Recommended School Accommodations for Children and Adolescents with Sickle Cell Disease
Children and adolescents with Sickle Cell Disease may miss school due to fever, infection, pain, or other illness. Missed school days may be due to routine clinic appointments, medical tests and procedures, illnesses managed at home, or more prolonged hospitalizations. The following accommodations may be warranted:
- Attendance Accommodations (i.e., provision that medical indicated absences, in and of themselves, do not cause decline in grades or legal action taken against the family). School concerns regarding attendance should be discussed with the family.

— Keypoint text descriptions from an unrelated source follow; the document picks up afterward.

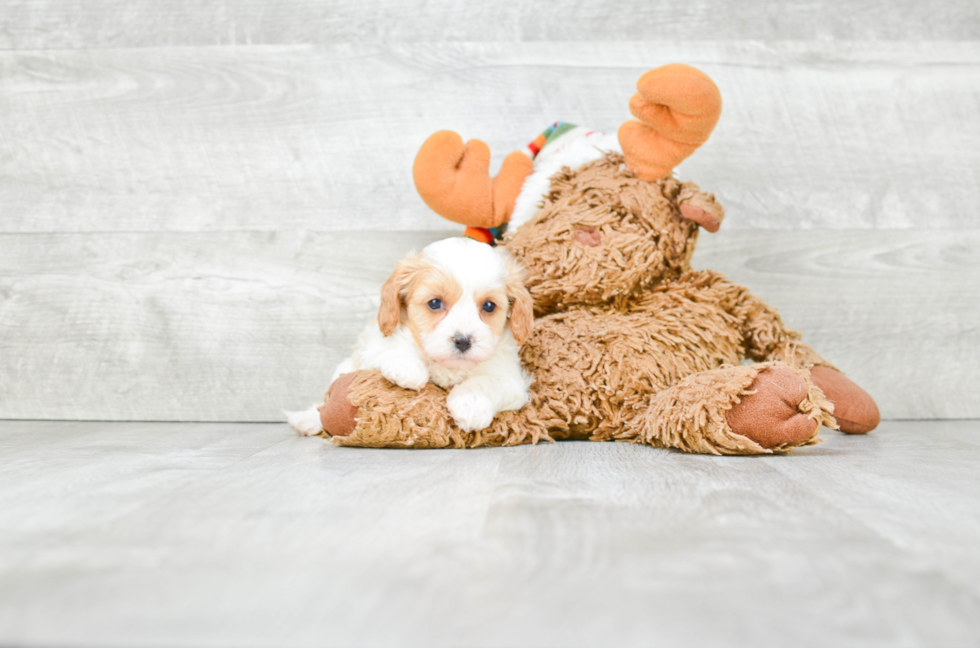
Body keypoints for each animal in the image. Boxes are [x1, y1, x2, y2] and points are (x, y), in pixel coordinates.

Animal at [290, 238, 536, 436]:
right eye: (435, 303)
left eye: (489, 306)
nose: (463, 341)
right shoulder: (373, 346)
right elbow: (391, 347)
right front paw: (408, 369)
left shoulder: (512, 381)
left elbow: (486, 382)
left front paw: (470, 405)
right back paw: (307, 419)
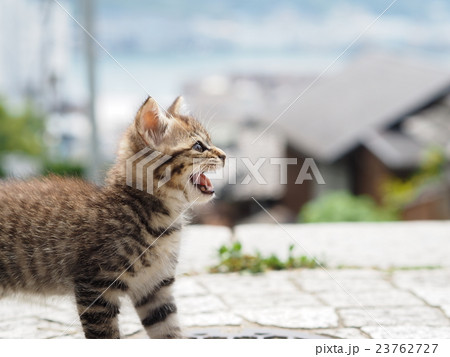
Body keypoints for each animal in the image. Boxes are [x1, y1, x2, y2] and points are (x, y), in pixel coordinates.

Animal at [0, 96, 225, 336]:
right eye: (199, 146)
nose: (224, 155)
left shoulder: (155, 286)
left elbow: (169, 331)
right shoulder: (95, 287)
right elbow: (106, 336)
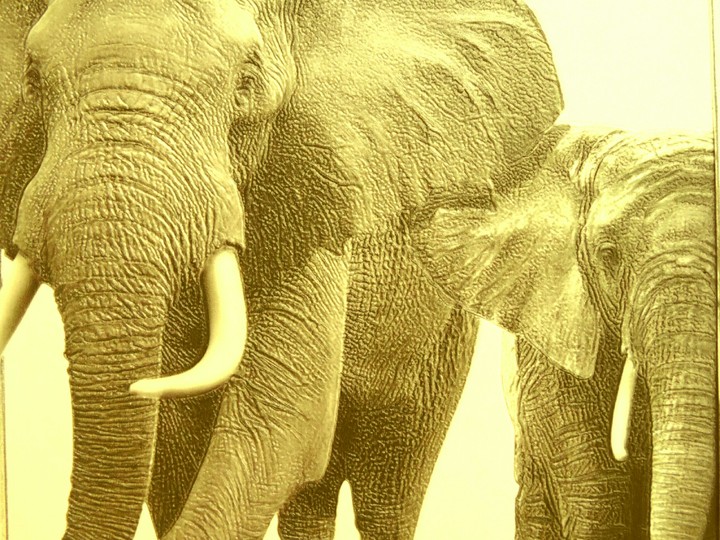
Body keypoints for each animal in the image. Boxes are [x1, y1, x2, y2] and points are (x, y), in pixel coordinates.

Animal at [0, 0, 563, 538]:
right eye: (32, 77)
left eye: (246, 85)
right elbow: (180, 451)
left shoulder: (320, 195)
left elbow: (282, 420)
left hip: (441, 333)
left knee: (388, 486)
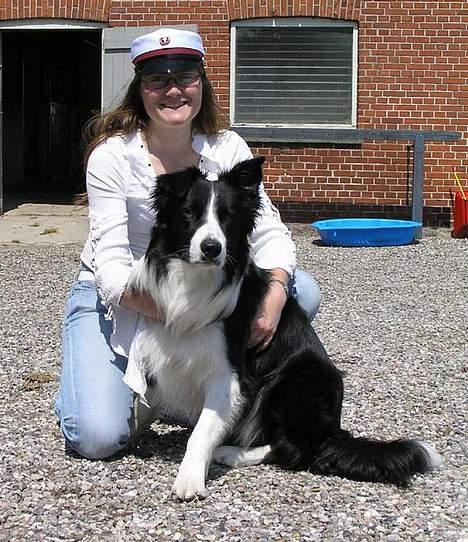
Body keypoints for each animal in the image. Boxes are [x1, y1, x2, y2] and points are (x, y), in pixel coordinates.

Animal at [127, 156, 438, 502]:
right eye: (189, 213)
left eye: (227, 217)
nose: (211, 248)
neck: (195, 280)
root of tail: (332, 430)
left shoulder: (228, 375)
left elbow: (202, 430)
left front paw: (189, 479)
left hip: (290, 381)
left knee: (295, 450)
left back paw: (230, 452)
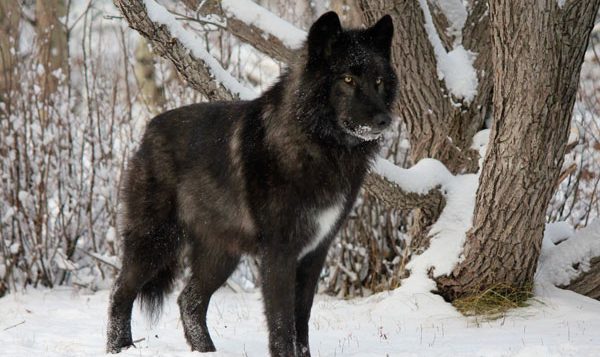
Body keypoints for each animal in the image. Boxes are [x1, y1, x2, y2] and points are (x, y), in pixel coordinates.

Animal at [106, 11, 398, 356]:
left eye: (378, 81)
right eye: (348, 80)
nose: (384, 120)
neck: (318, 147)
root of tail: (148, 130)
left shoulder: (315, 254)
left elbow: (302, 322)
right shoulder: (279, 254)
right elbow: (283, 325)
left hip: (220, 255)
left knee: (189, 300)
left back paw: (206, 351)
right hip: (155, 242)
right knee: (121, 291)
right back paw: (119, 347)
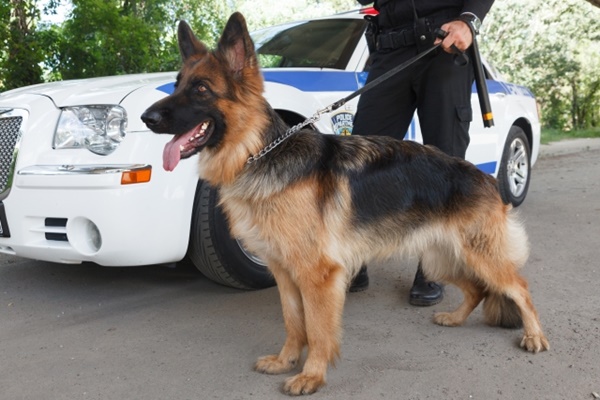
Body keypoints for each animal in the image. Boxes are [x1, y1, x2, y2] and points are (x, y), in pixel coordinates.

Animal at [141, 11, 548, 394]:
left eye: (201, 89)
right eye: (176, 85)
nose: (146, 117)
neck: (261, 153)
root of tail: (485, 178)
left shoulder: (317, 276)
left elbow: (318, 330)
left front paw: (311, 375)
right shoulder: (285, 273)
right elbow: (294, 323)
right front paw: (286, 361)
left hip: (479, 255)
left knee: (520, 288)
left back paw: (534, 335)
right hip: (440, 257)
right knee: (478, 289)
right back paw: (456, 318)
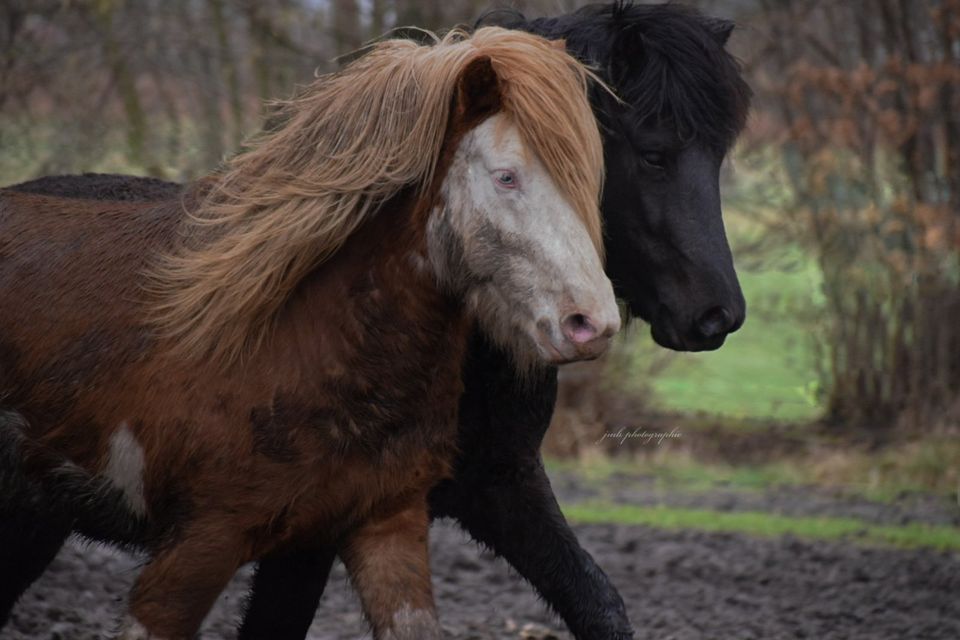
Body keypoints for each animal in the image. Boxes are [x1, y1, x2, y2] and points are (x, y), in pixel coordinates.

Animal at [1, 2, 752, 636]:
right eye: (652, 154)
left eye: (718, 157)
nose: (719, 315)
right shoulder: (298, 527)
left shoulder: (500, 488)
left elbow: (598, 601)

- Creation of a systematic method for collecting and handing in missed assignments. A structured system may lead to fewer misunderstandings regarding the assignments needed or when they are due.
Teachers are encouraged to carefully monitor the student for cognitive and/or behavioral changes. These changes may indicate SCD-related changes that need to be discussed with the family and medical providers.
- Sudden declines in academic performance may be a sign that a student has experienced a silent stroke. If you notice any changes in the student, please talk to the parent and/or medical providers as soon as possible.
- Children and adolescents with SCD may demonstrate deficits with memory, attention, organizational tasks, and project follow-through. If any concerns are noted in these areas, parents and/or the medical team should be notified.
- Accommodations to improve organizational skills may be warranted. These accommodations are similar to those typically provided for Attention=Deficit/Hyperactivity Disorder and often involve the following types of accommodations:
¦ Increased communication between home and school
¦ Careful monitoring of specific target behaviors
¦ Providing prompts to write down specific information
¦ Redirection to assigned tasks
¦ Provision of a low-distraction environment for test-taking
¦ Additional time for completion of timed assignments and examinations
¦ Classroom seating in lower distraction areas of the room (e.g., preferable away from doorways and windows, near the front of the class.)
- Additional time for completion of missed assignments
- Assignments missed due to health problems or appointments should be reasonable shortened to ensure that the total amount of make-up work is not too overwhelming.
- Children and adolescents with Sickle Cell Disease should not be required to lift heavy objects
- An extra set of books to keep at home—provision of extra books prevents children and adolescents from having to carry heavy books to and from school in a backpack.
- Permission to use a rolling backpack may be needed to prevent having to carry heavy books while at school.
- Permission to ride the elevator at school
- Allowance of rest periods as needed to prevent fatigue
- Extra time between classes: this accommodation may be necessary for adolescents attending middle school, junior high school, or high school to prevent carrying too many books at once.
- Children and adolescents with SCD should prevent becoming too chilled. Exposure to cold temperatures can cause pain episodes to occur. The following types of accommodations may be needed:¦ Seating away from air conditioner vents in the summer months.
¦ Access to a coat, jacket, sweater, or blanket.
¦ Children and adolescents with SCD should not be outside of extended periods of time if the temperature is below 45-50oF. Wind child, the student’s appropriateness of dress, and the amount of time spent outside should always be considered in this determination.
¦ Bus transportation to the home may be warranted to prevent standing in cold weather for prolonged periods or time.
All children and adolescents with Sickle Cell Disease require some basic accommodations to ensure that they stay healthy. The following accommodations should be provided regardless of disease severity:
- Access to Drinking water as needed (may include permission to carry a water bottle to class or to be excused as needed to drink from the water fountain).
- Restroom access as needed-children and adolescents with Sickle Cell disease need to use the rest room at their request; they should not be told to wait.
- Symptoms that indicate a call to parents and warrant medical attention:
¦ Fever of 101oF or greater
¦ Sudden or persistent headache
¦ Rapid Heartbeat
¦ Changes or difficulty in breathing
¦ Persistent or severe coughing
¦ Paleness of skin
- Ice should NEVER be applied to injuries
- Teachers should monitor children for changes in behavior that may indicate they are not reeling well. Such changes may include irritability, increased fatigue, and social withdrawal.